Below are some entries; write out each one of them exactly.

= Beginning of Section =

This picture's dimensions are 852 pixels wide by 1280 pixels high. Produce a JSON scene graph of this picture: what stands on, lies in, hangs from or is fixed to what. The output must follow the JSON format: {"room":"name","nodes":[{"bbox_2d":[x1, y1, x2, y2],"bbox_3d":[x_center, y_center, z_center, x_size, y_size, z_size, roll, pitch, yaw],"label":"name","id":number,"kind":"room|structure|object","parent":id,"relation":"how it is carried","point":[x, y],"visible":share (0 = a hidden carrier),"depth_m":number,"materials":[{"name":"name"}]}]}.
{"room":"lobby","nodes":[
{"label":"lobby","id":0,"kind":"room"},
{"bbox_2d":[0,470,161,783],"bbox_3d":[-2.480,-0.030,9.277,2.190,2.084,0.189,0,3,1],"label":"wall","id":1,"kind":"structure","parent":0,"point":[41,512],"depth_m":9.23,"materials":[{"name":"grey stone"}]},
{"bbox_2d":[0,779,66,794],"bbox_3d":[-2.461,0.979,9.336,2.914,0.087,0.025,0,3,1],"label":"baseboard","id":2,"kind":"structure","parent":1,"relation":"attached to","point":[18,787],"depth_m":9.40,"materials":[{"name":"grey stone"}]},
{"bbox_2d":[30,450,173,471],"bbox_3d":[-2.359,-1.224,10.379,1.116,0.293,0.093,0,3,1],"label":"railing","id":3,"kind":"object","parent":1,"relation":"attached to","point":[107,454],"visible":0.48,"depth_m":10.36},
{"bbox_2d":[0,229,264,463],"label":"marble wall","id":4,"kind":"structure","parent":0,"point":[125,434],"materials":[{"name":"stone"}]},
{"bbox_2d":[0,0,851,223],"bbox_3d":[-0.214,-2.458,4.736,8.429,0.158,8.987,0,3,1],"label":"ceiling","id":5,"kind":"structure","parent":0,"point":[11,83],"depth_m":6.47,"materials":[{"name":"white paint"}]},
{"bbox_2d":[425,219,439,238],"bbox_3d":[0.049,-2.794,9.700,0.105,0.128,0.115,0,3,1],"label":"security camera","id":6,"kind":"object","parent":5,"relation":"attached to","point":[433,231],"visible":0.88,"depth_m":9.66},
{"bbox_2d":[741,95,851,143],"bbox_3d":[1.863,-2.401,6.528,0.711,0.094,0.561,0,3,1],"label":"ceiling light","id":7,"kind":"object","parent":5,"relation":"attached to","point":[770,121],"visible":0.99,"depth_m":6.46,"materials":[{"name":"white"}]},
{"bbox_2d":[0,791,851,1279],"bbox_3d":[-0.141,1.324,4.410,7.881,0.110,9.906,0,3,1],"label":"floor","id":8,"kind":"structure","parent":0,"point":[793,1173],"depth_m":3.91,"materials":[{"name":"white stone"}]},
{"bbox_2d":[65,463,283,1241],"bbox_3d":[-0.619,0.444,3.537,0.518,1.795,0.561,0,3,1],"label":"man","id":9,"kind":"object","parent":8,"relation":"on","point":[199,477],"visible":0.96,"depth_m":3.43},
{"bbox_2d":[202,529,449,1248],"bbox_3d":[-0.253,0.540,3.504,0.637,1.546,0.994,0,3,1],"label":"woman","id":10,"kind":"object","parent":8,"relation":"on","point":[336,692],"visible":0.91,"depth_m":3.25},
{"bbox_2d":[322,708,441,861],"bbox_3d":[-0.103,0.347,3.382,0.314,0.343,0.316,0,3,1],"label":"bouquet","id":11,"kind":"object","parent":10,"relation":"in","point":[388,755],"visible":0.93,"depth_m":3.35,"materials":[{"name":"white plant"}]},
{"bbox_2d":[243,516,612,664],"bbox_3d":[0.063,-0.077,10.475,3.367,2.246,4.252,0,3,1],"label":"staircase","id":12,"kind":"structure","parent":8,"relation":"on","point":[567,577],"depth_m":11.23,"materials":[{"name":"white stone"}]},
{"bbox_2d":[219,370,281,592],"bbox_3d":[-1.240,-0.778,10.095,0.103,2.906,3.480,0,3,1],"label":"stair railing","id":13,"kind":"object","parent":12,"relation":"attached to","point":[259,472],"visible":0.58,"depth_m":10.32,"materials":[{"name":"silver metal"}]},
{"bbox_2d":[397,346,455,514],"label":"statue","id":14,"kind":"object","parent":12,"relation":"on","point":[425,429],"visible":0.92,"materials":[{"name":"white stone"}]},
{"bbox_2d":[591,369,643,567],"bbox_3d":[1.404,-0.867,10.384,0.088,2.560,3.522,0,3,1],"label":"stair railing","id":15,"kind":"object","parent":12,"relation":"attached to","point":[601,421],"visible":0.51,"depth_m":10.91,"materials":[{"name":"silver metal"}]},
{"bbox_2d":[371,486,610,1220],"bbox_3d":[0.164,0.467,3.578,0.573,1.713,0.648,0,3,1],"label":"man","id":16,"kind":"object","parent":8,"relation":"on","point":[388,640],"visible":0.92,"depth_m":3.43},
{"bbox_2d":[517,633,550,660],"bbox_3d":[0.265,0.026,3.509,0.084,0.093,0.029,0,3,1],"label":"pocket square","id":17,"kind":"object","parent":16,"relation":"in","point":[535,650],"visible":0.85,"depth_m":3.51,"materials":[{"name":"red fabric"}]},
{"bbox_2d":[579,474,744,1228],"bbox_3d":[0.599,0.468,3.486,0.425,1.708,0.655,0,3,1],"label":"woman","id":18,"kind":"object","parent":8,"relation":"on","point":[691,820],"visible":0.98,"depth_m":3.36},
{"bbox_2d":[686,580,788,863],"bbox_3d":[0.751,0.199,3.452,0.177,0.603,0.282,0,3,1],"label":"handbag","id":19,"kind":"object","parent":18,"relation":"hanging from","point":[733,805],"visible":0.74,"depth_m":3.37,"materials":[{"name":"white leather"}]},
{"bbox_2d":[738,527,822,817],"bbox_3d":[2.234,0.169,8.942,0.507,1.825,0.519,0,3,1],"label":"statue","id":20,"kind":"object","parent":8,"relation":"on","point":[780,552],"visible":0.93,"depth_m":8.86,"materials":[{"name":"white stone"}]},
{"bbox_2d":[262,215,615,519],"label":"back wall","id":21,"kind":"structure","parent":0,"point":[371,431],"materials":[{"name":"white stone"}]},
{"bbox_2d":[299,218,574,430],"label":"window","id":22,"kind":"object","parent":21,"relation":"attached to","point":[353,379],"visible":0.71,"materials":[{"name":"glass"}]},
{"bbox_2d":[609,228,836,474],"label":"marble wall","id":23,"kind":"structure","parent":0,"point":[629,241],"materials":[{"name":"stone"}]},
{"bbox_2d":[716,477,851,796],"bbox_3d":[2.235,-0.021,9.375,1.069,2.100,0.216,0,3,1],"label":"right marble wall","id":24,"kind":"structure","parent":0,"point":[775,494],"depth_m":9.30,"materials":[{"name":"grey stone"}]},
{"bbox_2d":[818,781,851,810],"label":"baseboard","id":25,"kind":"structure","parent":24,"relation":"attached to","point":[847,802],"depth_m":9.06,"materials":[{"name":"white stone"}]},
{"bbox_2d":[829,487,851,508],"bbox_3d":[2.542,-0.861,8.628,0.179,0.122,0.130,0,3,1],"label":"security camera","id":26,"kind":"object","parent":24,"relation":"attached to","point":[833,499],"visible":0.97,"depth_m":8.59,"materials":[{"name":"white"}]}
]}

= End of Section =

**RESPONSE FOR THIS EXERCISE**.
This picture's dimensions are 852 pixels wide by 1280 pixels high. Produce a JSON scene graph of this picture: what stands on, lies in, hangs from or is fixed to what. The output must follow the JSON format: {"room":"name","nodes":[{"bbox_2d":[x1, y1, x2, y2],"bbox_3d":[x_center, y_center, z_center, x_size, y_size, z_size, roll, pitch, yaw],"label":"name","id":number,"kind":"room|structure|object","parent":id,"relation":"how it is carried","point":[x, y],"visible":share (0 = a hidden carrier),"depth_m":number,"materials":[{"name":"name"}]}]}.
{"room":"lobby","nodes":[
{"label":"lobby","id":0,"kind":"room"},
{"bbox_2d":[0,470,161,783],"bbox_3d":[-2.480,-0.030,9.277,2.190,2.084,0.189,0,3,1],"label":"wall","id":1,"kind":"structure","parent":0,"point":[41,512],"depth_m":9.23,"materials":[{"name":"grey stone"}]},
{"bbox_2d":[0,779,66,794],"bbox_3d":[-2.461,0.979,9.336,2.914,0.087,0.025,0,3,1],"label":"baseboard","id":2,"kind":"structure","parent":1,"relation":"attached to","point":[18,787],"depth_m":9.40,"materials":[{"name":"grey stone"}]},
{"bbox_2d":[30,450,173,471],"bbox_3d":[-2.359,-1.224,10.379,1.116,0.293,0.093,0,3,1],"label":"railing","id":3,"kind":"object","parent":1,"relation":"attached to","point":[107,454],"visible":0.48,"depth_m":10.36},
{"bbox_2d":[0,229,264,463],"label":"marble wall","id":4,"kind":"structure","parent":0,"point":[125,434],"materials":[{"name":"stone"}]},
{"bbox_2d":[0,0,851,223],"bbox_3d":[-0.214,-2.458,4.736,8.429,0.158,8.987,0,3,1],"label":"ceiling","id":5,"kind":"structure","parent":0,"point":[11,83],"depth_m":6.47,"materials":[{"name":"white paint"}]},
{"bbox_2d":[425,219,439,238],"bbox_3d":[0.049,-2.794,9.700,0.105,0.128,0.115,0,3,1],"label":"security camera","id":6,"kind":"object","parent":5,"relation":"attached to","point":[433,231],"visible":0.88,"depth_m":9.66},
{"bbox_2d":[741,95,851,143],"bbox_3d":[1.863,-2.401,6.528,0.711,0.094,0.561,0,3,1],"label":"ceiling light","id":7,"kind":"object","parent":5,"relation":"attached to","point":[770,121],"visible":0.99,"depth_m":6.46,"materials":[{"name":"white"}]},
{"bbox_2d":[0,791,851,1279],"bbox_3d":[-0.141,1.324,4.410,7.881,0.110,9.906,0,3,1],"label":"floor","id":8,"kind":"structure","parent":0,"point":[793,1173],"depth_m":3.91,"materials":[{"name":"white stone"}]},
{"bbox_2d":[65,463,283,1241],"bbox_3d":[-0.619,0.444,3.537,0.518,1.795,0.561,0,3,1],"label":"man","id":9,"kind":"object","parent":8,"relation":"on","point":[199,477],"visible":0.96,"depth_m":3.43},
{"bbox_2d":[202,529,449,1248],"bbox_3d":[-0.253,0.540,3.504,0.637,1.546,0.994,0,3,1],"label":"woman","id":10,"kind":"object","parent":8,"relation":"on","point":[336,692],"visible":0.91,"depth_m":3.25},
{"bbox_2d":[322,708,441,861],"bbox_3d":[-0.103,0.347,3.382,0.314,0.343,0.316,0,3,1],"label":"bouquet","id":11,"kind":"object","parent":10,"relation":"in","point":[388,755],"visible":0.93,"depth_m":3.35,"materials":[{"name":"white plant"}]},
{"bbox_2d":[243,516,612,664],"bbox_3d":[0.063,-0.077,10.475,3.367,2.246,4.252,0,3,1],"label":"staircase","id":12,"kind":"structure","parent":8,"relation":"on","point":[567,577],"depth_m":11.23,"materials":[{"name":"white stone"}]},
{"bbox_2d":[219,370,281,592],"bbox_3d":[-1.240,-0.778,10.095,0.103,2.906,3.480,0,3,1],"label":"stair railing","id":13,"kind":"object","parent":12,"relation":"attached to","point":[259,472],"visible":0.58,"depth_m":10.32,"materials":[{"name":"silver metal"}]},
{"bbox_2d":[397,346,455,514],"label":"statue","id":14,"kind":"object","parent":12,"relation":"on","point":[425,429],"visible":0.92,"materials":[{"name":"white stone"}]},
{"bbox_2d":[591,369,643,567],"bbox_3d":[1.404,-0.867,10.384,0.088,2.560,3.522,0,3,1],"label":"stair railing","id":15,"kind":"object","parent":12,"relation":"attached to","point":[601,421],"visible":0.51,"depth_m":10.91,"materials":[{"name":"silver metal"}]},
{"bbox_2d":[371,486,610,1220],"bbox_3d":[0.164,0.467,3.578,0.573,1.713,0.648,0,3,1],"label":"man","id":16,"kind":"object","parent":8,"relation":"on","point":[388,640],"visible":0.92,"depth_m":3.43},
{"bbox_2d":[517,633,550,660],"bbox_3d":[0.265,0.026,3.509,0.084,0.093,0.029,0,3,1],"label":"pocket square","id":17,"kind":"object","parent":16,"relation":"in","point":[535,650],"visible":0.85,"depth_m":3.51,"materials":[{"name":"red fabric"}]},
{"bbox_2d":[579,474,744,1228],"bbox_3d":[0.599,0.468,3.486,0.425,1.708,0.655,0,3,1],"label":"woman","id":18,"kind":"object","parent":8,"relation":"on","point":[691,820],"visible":0.98,"depth_m":3.36},
{"bbox_2d":[686,580,788,863],"bbox_3d":[0.751,0.199,3.452,0.177,0.603,0.282,0,3,1],"label":"handbag","id":19,"kind":"object","parent":18,"relation":"hanging from","point":[733,805],"visible":0.74,"depth_m":3.37,"materials":[{"name":"white leather"}]},
{"bbox_2d":[738,527,822,817],"bbox_3d":[2.234,0.169,8.942,0.507,1.825,0.519,0,3,1],"label":"statue","id":20,"kind":"object","parent":8,"relation":"on","point":[780,552],"visible":0.93,"depth_m":8.86,"materials":[{"name":"white stone"}]},
{"bbox_2d":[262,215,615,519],"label":"back wall","id":21,"kind":"structure","parent":0,"point":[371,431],"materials":[{"name":"white stone"}]},
{"bbox_2d":[299,218,574,430],"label":"window","id":22,"kind":"object","parent":21,"relation":"attached to","point":[353,379],"visible":0.71,"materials":[{"name":"glass"}]},
{"bbox_2d":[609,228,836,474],"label":"marble wall","id":23,"kind":"structure","parent":0,"point":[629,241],"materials":[{"name":"stone"}]},
{"bbox_2d":[716,477,851,796],"bbox_3d":[2.235,-0.021,9.375,1.069,2.100,0.216,0,3,1],"label":"right marble wall","id":24,"kind":"structure","parent":0,"point":[775,494],"depth_m":9.30,"materials":[{"name":"grey stone"}]},
{"bbox_2d":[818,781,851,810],"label":"baseboard","id":25,"kind":"structure","parent":24,"relation":"attached to","point":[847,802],"depth_m":9.06,"materials":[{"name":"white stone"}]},
{"bbox_2d":[829,487,851,508],"bbox_3d":[2.542,-0.861,8.628,0.179,0.122,0.130,0,3,1],"label":"security camera","id":26,"kind":"object","parent":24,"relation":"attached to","point":[833,499],"visible":0.97,"depth_m":8.59,"materials":[{"name":"white"}]}
]}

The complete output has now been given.